Economic Update

Published 28 Jun 2017

With online consumer activity set to spike across the MENA region during the religious festivals of Ramadan and Eid, Qatar is looking to encourage e-commerce, as part of a broader push to catalyse private sector development.

Shipping initiatives

At the end of May, Qatar Postal Services Company (Q-Post) slashed shipping charges by as much as 35% for customers using its “Connected” e-commerce service throughout Ramadan, in a bid to spur online retail during the annual gift-giving that marks these holidays.

Launched in April of last year, Connected provides users with an “international shipping address” allowing them to shop at select global retailers that ordinarily restrict shipping to Qatar, thus easing postal wait times.

Last Ramadan, online sales across the MENA region rose 18% during the fortnight ahead of the festival and peaked at 66% in the month’s third week, averaging out to a 51% rise over the entire period, according to an analysis by technology marketing firm Criteo.

Q-Post’s move is part of broader efforts to modernise the country’s mail system and spur e-commerce in response to market changes and shifting consumer habits.

In March it inked an agreement with Qatar Mobility Innovations Centre to develop a pilot for Tasleem, a new e-commerce platform, to support on-demand delivery services both locally and regionally.

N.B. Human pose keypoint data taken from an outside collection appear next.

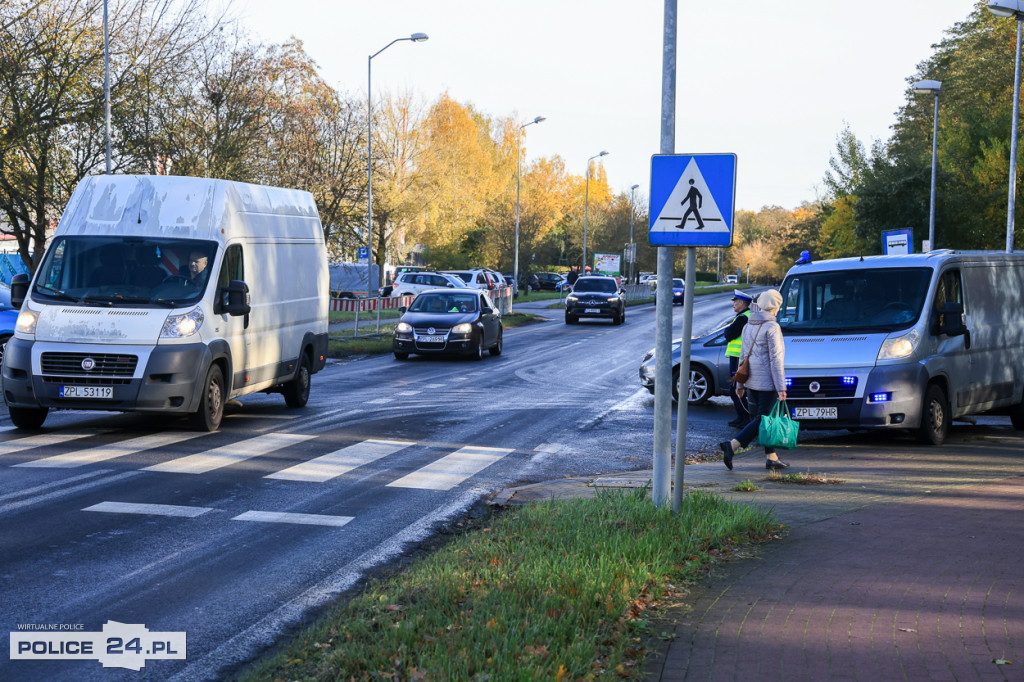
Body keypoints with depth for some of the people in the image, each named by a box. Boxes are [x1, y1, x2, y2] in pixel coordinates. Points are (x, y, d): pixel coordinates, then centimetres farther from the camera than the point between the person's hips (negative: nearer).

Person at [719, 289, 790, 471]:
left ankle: (771, 458, 14)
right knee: (763, 420, -5)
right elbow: (775, 359, -16)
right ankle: (732, 445, -17)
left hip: (752, 381, 8)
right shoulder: (772, 327, -12)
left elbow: (744, 355, 15)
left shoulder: (748, 326, 11)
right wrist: (781, 388, -15)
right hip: (767, 381, -8)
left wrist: (740, 384, 20)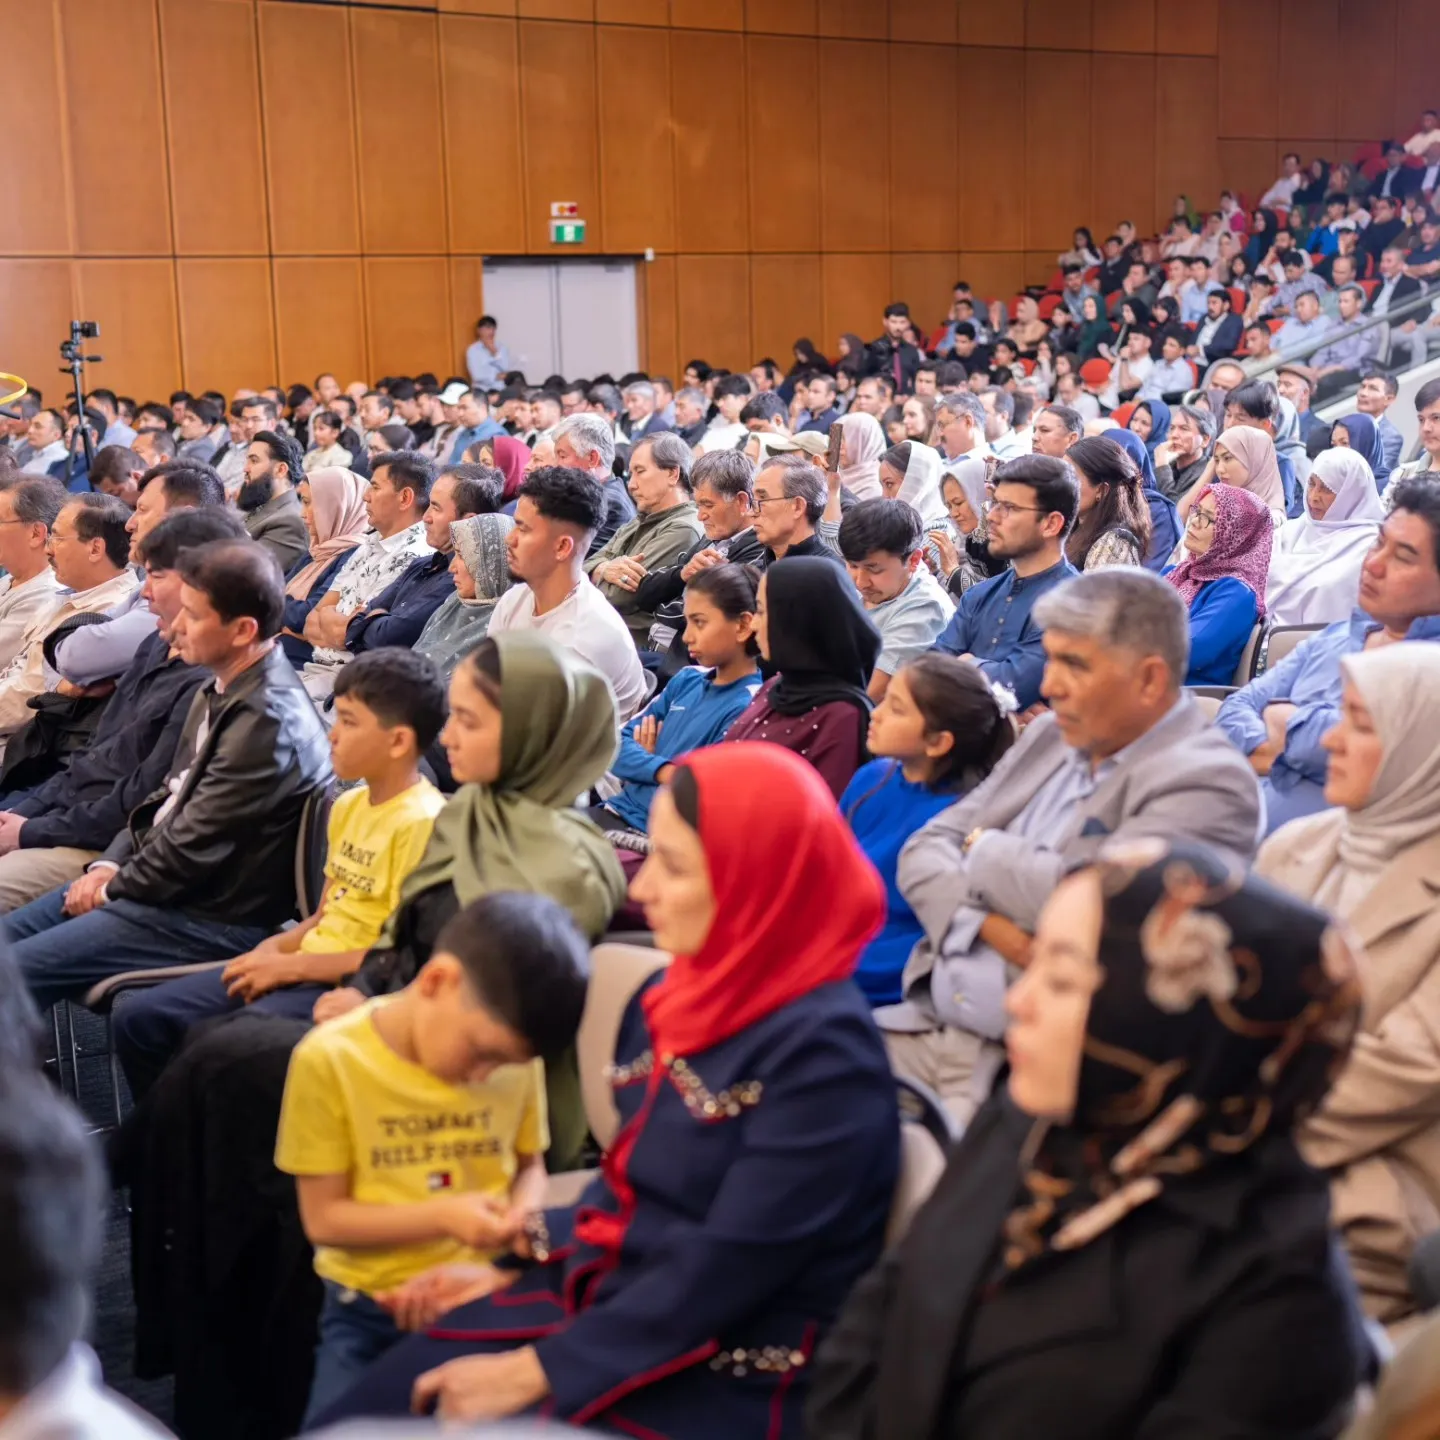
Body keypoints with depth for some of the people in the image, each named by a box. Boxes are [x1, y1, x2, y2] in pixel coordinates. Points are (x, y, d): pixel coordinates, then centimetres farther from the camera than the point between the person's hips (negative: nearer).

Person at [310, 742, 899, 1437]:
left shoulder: (823, 1052, -22)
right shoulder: (676, 995, 4)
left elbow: (724, 1271, -23)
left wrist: (536, 1373, -19)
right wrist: (509, 1271, 8)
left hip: (724, 1382, -7)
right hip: (612, 1304, 7)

The partners are now working to finalise an initial platform, with the aim of a large-scale launch at a later stage.

The following month, Q-Post signed a deal with Turkish Post to develop a joint e-commerce platform to facilitate online shopping and shipping between Qatar and Turkey.

The Communications Regulatory Authority has meanwhile been working to create a business environment more conducive to e-commerce.

“We are already working on assessing the sector’s dynamics and how to balance policies and regulations, taking into consideration their impacts on service providers, over-the-top services, platforms and applications,” Mohammed Ali Al Mannai, its president, told OBG.

Growth potential

E-commerce in the Gulf has lagged much of the rest of the world, as the region’s retail space continues to be dominated by malls.

With estimated revenues of $5.3bn in 2015, e-commerce contributes just 0.4% of the GCC’s GDP, far below the 3% figure in comparable markets, according to a 2016 study by consultancy AT Kearney.

One reason for the slow uptake is that many consumers prefer to physically inspect and compare items before purchasing, according to Shamsuddin Olakara, chairman of Quality Group International.

“E-commerce offerings are also lacking from the retailers’ side,” he told OBG. “More diverse payment options should be introduced to enhance both customer satisfaction and security.”

Further obstacles to growth include regulatory challenges, poor payment and logistics infrastructure, security, and consumer trust, AT Kearney noted.

Nonetheless, the report added, given high personal income levels the GCC could become one of the world’s fastest-growing regions for e-commerce, with the potential to nearly quadruple online sales to $20bn by 2020.

This scope for growth has caught the attention of international giants like Amazon, which in March announced a deal to acquire Dubai-based online retailer Souq.com for at least $650m.

Moves to open the market to smaller-scale enterprises have also been made, and in early March the Qatari government launched the Qatar National E-commerce information portal. The platform provides the latest information on the e-commerce scene in Qatar, as well as tips, guidelines and best practices for enabling businesses to grow through e-commerce and for helping consumers to stay safe online. The stated aim is to help small businesses access global value chains through e-commerce.

ICT investment

Another positive sign for e-commerce growth is greater commercial use of technology. As Qatar-based firms become more aware of how technology can help grow their sales, total business spending on ICT is forecast to rise from $1.9bn in 2015 to nearly $2.8bn by 2019, according to a 2016 report by the Ministry of Transport and Communications. 

Almost half of businesses surveyed for the report said ICT helped them access customers in new geographies and expand their potential markets. 

“ICT underpins the growth of every industry in the 21st century,” Zong Yan, CEO of Huawei Qatar, a global telecoms & ICT company, told OBG. “We have observed in other countries such as China that there is a direct correlation between GDP growth and investment in ICT.”